Technology is no longer simply used to improve efficiency and increase performance in the airline industry; it is now fundamental to how these businesses operate. If that technology fails, an airline doesn’t just slow down, it comes to a full stop. While this is not unique to the airline industry, the difference is that system outages are highly visible, highlighting the importance of investing in resilient and quickly recoverable technology and systems.
In addressing this, airlines need to build production resiliency and DR plans by application tier, focusing on the business and customer impact of each system. The most recent Delta outages impacted websites, mobile apps, and airport departure screens. Are these considered critical applications? Are the application dependencies understood and managed? I’m not much of an expert in airlines (though goodness knows I spend enough time on planes that I ought to be), but I do know something about fully recoverable and highly resilient production systems.
The more critical the system, the more important is it to have multiple plans in place in case Plan A or Plan B fails. In the case of Delta last August, a minor problem became a major disruption when a power outage hit and it turned out that 300 of Delta’s 7,000 servers weren’t connected to the backup power system, causing thousands of cancelled flights. What happens when the failover fails?
More and more, airlines need to look beyond just Plan A/Plan B. No doubt, Plan A starts with building production resiliency into the application itself, so that it is resilient to common infrastructure problems.

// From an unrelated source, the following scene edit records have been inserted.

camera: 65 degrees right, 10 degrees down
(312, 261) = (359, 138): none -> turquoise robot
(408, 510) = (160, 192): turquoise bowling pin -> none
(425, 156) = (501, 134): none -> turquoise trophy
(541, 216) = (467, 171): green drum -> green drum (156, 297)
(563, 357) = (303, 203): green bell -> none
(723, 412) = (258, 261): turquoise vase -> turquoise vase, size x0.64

Plan B might include failover to a standby system with minimal loss of data or delay. In this day of ransomware and data compromises/corruption, it’s becoming increasingly clear that companies also need a Plan C that enables them to recover from replicated backups at a remote location where that data is properly isolated.
Finally, I sometimes wonder how often airlines truly test their disaster recovery plans. A plan that isn’t tested regularly is likely to be out of date as the systems, people, and processes change over time. You need to build muscle memory in your organisation for what to do and, more importantly, who does it.

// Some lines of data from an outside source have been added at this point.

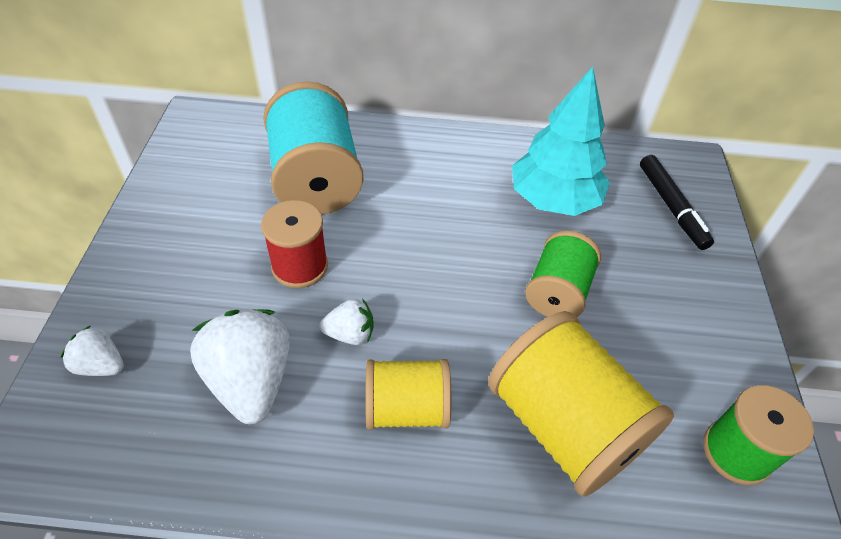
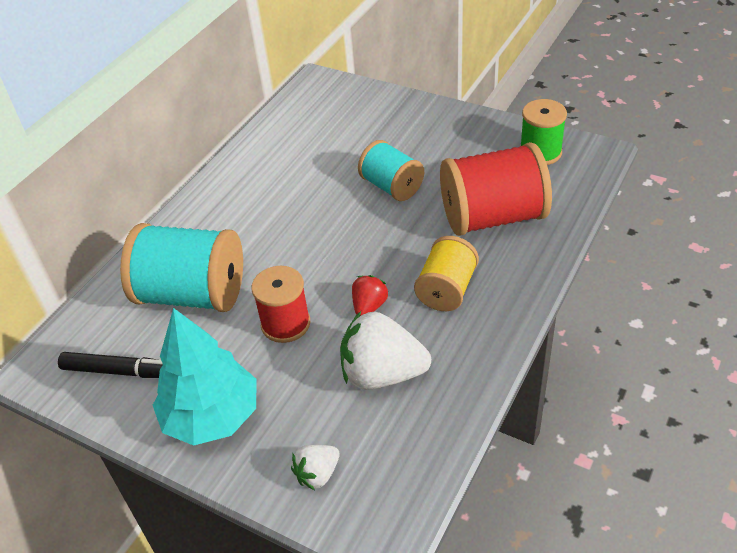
camera: 60 degrees left, 5 degrees down
(350, 334) = (369, 306): white strawberry -> red strawberry
(554, 199) = (308, 160): turquoise tree -> turquoise tree (212, 416)
(557, 292) = (391, 186): green spool -> turquoise spool
(564, 425) = (493, 217): yellow spool -> red spool
(671, 207) = (351, 107): black marker -> black marker (121, 371)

Here is a quick checklist that airlines can use to assess their risk of having a “full stop”” systems outage.
When did you do your last application tiering and business impact analysis? How often do you do this?
How do you categorise systems such as those that drive websites/ mobile apps/ airport departure screens- are they considered mission critical? Important?
How do you manage the complexity of application interdependencies and update those with change?
[Plan A] What applications are considered mission critical and have production resiliency – high availability / fault tolerance / load balancing – built in?
[Plan B] What are considered Tier 2 / Tier 3? What are your application recovery time objectives (RTOs) and recovery point objectives (RPOs)?
[Plan C] What are your DR plans in the event of a production site being reduced to rubble by a major disaster? What are the plans around replication of offsite data? How quickly could applications be brought up in that scenario? What about in the scenario of a malware attack or data compromise/ corruption? Do you have isolated copies of your data that the malware/ corruption does not get propagated to?
How often do you update and test your DR plans? What success do you have with your DR testing? What percent of your apps do you test?
What percent is your IT budget of total revenue costs? What percent of your IT budget is spent on production resiliency/ modernization/ DR? Are you underinvesting?